Hedley, at age fifty-nine and in poor health, is aware that he is reaching the end of his likely lifespan. He wishes that he could be a big man, one of the major players in history, or at least the father of a big man. But the men he mentions as examples—including Jesus Christ, Toussaint L’Ouverture, and Marcus Garvey—aren’t just important figures. They’re also men who in one way or another died tragically and were then held up as martyrs. In classical Greek tragedies, the hero falls from a high stature, in terms of power and influence, to a low stature or dies due to a tragic flaw or fate. Perhaps the most significant tragic hero mentioned in the play is Buddy Bolden, the musician who essentially invented jazz. At thirty, Bolden was committed to a mental institution due to the onset of schizophrenia. He remained there until he died, twenty-four years later. Despite his immense influence, there are no recordings or written transcriptions of his music, and the location of his grave within the grounds of Holt Cemetery in New Orleans is unmarked and long forgotten.
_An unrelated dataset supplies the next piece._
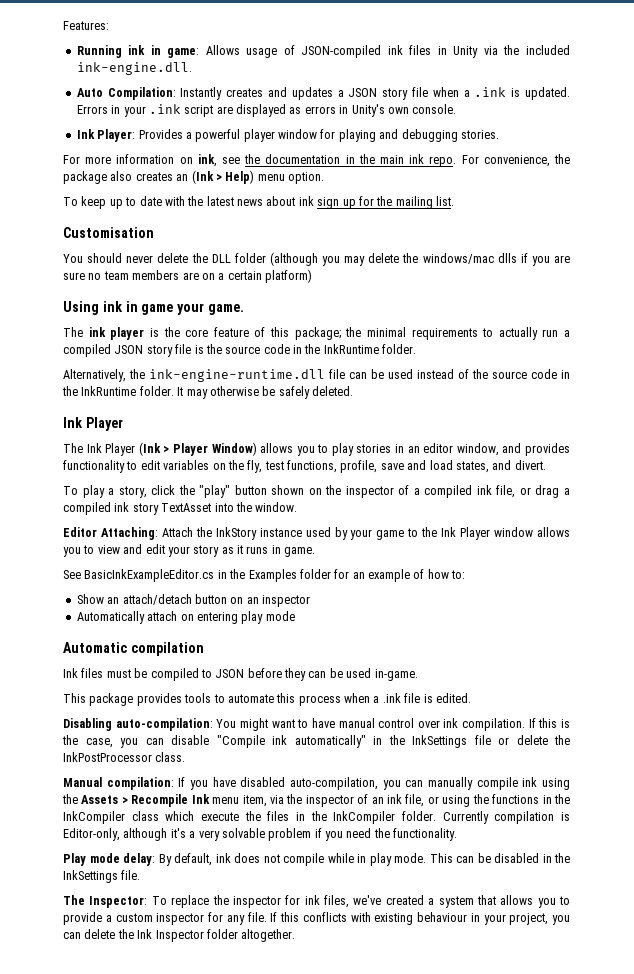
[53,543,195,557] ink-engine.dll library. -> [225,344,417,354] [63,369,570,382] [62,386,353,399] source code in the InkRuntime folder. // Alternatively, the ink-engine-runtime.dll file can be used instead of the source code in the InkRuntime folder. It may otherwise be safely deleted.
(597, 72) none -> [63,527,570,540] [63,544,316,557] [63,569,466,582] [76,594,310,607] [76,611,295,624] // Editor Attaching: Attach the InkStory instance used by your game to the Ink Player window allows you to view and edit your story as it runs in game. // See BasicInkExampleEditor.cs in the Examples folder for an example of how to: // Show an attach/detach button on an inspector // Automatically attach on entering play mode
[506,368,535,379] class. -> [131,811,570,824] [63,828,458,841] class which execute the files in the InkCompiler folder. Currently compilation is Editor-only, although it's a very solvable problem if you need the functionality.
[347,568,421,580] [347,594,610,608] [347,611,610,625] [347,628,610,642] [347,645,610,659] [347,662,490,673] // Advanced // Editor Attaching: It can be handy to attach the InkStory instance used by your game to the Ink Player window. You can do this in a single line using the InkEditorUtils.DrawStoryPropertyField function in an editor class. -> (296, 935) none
According to Aristotle’s Poetics, in which he outlines the conventions of Greek tragedy, tragic heroes ought to be better and more significant than the common man because they should have somewhere to fall. They should be flawed rather than completely virtuous or evil because their downfall should evoke pity and fear in the audience that can identify with the hero. And their lives are controlled by fate and the actions of the gods, but their downfall is set in motion by a tragic flaw—often hubris, or excessive pride. While Greek tragic heroes were typically kings and warriors, the tragic hero of Seven Guitars, Floyd Barton, is a man with no money or social power. He is certainly beset with flaws, including excessive pride, but he is far from evil. And his death results from the convergence of his fatal flaw, which starts the sequence of events that ends with Floyd holding a sheaf of money, and fate, which brings Hedley to Floyd in the exact right state of delusion needed to kill him.
Hedley recognizes that Floyd is special, telling him that he is like a king and warning him that the White men will destroy him for it. Prophets and soothsayers appear throughout Greek tragedy, and much of the action stems from a desire to avoid their prophecies. In Oedipus Rex, for instance, a prophet’s warns King Laius that his newborn son, Oedipus, would grow up to kill his father and marry his mother. The actions that the king takes to prevent this outcome set in motion the very conditions that allow it to happen. Similarly, Floyd cannot avoid his inevitable demise. Hedley gives the prophetic warning and Floyd tries to defeat this fate by taking part in the robbery instead of relying on White men to advance his career. The series of events that occur when Floyd tries to control his own fate bring him to the exact position needed to ensure his destruction. What’s more, it is Hedley, the prophet, who kills him.